Nos conocimos, mejor dicho, nos vimos por primera vez en la sección de discos de unos grandes almacenes de Barcelona, a principios de los ochenta, cuando aún estaba exiliado en Pineda de Mar, un pueblo del litoral catalán. Yo acababa de leer Las venas abiertas de América Latina y el encuentro con el autor me dejó en shock temporal.
Con el tiempo nos fuimos conociendo y, al cabo, la vida me regaló su amistad y su confianza.
Al regreso de los exilios, en cada uno de mis viajes por las tierras donde el Río de la Plata se vuelve salado, me acercaba a su casa y/o nos juntábamos para cenar. Siempre a cenar. Galeano no almorzaba o si lo hacía era muy frugalmente.

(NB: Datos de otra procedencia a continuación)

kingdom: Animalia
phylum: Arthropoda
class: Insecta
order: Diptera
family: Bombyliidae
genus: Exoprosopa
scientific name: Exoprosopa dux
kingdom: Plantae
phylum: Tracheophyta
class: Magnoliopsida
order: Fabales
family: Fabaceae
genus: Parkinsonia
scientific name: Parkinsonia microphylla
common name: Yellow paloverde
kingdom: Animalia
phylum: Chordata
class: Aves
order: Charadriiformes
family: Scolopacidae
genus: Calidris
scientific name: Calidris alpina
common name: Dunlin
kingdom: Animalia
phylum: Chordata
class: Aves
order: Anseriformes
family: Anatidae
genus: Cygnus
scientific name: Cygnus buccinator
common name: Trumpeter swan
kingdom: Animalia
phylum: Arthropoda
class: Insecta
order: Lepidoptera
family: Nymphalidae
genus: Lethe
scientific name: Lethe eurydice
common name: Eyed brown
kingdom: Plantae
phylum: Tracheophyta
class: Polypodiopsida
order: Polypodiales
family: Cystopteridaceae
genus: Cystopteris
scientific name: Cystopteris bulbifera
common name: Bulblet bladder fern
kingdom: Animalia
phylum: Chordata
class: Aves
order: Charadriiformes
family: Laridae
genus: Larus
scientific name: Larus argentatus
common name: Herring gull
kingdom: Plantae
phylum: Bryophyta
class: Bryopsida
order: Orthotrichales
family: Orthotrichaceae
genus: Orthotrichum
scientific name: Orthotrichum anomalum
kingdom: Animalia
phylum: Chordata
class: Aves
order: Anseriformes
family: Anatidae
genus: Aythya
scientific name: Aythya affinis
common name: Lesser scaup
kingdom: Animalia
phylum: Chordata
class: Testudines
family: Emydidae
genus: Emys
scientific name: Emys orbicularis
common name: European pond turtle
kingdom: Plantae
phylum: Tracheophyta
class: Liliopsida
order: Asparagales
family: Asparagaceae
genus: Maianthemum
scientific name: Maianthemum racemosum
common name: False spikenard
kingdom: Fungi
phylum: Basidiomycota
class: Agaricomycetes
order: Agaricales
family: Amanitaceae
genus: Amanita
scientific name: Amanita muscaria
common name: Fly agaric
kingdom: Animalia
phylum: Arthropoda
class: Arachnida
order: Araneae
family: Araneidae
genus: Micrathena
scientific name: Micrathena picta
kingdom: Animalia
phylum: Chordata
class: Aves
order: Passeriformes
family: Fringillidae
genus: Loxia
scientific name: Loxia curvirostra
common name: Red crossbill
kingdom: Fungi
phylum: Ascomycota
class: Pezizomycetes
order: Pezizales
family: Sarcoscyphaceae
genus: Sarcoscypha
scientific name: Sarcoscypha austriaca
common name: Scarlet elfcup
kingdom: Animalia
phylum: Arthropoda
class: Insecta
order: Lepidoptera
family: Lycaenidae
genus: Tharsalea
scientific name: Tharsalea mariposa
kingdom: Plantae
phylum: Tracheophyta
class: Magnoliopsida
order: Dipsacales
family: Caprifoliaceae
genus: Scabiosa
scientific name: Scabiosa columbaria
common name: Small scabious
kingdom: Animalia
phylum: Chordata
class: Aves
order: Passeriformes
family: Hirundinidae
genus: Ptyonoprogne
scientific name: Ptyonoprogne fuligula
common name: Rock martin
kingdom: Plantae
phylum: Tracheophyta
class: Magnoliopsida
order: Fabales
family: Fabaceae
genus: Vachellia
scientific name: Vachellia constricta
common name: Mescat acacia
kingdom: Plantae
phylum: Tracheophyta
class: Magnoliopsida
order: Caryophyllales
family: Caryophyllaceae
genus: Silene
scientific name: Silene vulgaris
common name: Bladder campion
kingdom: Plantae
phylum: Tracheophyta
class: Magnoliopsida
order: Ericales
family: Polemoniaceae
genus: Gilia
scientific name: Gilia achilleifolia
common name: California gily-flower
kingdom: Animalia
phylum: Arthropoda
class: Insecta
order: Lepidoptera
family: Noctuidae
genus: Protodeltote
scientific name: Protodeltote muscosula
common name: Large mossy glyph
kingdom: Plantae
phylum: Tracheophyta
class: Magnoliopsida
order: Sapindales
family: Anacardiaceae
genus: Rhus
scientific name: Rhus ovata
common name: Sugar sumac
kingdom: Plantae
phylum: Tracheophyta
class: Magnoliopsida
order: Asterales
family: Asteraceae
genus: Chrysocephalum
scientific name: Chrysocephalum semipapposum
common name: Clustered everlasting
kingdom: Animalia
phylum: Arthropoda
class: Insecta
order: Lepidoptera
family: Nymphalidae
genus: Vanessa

La cena siempre fue una excusa para prolongar la conversación, aunque más que hablar con él, le escuchaba. Era encantador y coqueto en especial con las mujeres que, entregadas, le devolvían las lindezas. Ocurrente y gracioso, tenía un gran talento para inventar historias, una memoria privilegiada para recordarlas y mucha gracia para contarlas. Le he escuchado la misma historia varias veces y siempre ha conseguido divertirme por más que el cuento, como nosotros, fuese cambiando y envejeciendo por el paso de los años.
Aquí o allá. En Montevideo o en Buenos Aires, en Barcelona o en Madrid, en México o en Roma. Dondequiera que nos supiéramos, nos buscábamos hasta dar con nuestros huesos en nuestras risas.
Galeano vivió en primera línea los tiempos difíciles que le tocaron en suerte, ejerciendo el peligroso oficio de periodista; tomando partido, prestando la voz a los que se la habían arrebatado, compartiendo los sueños y las frustraciones de una doliente América Latina a la que no dejan de sangrarle las venas abiertas.
No pidió para sí lo que no quiso para los demás, ni exigió a nadie nada que no se exigiera a sí mismo.
Fue un tipo consecuente y lúcido. Su obra y su vida son un referente. En sus palabras y sus actitudes encontró el dolor consuelo, las dudas serenidad y el camino luz.
En cierta ocasión, Galeano dijo, retrucando al común amigo Roberto Fontanarrosa, que el delantero de fútbol y el oso panda son especies en extinción.
Lo mismo puede decirse de él. De ambos.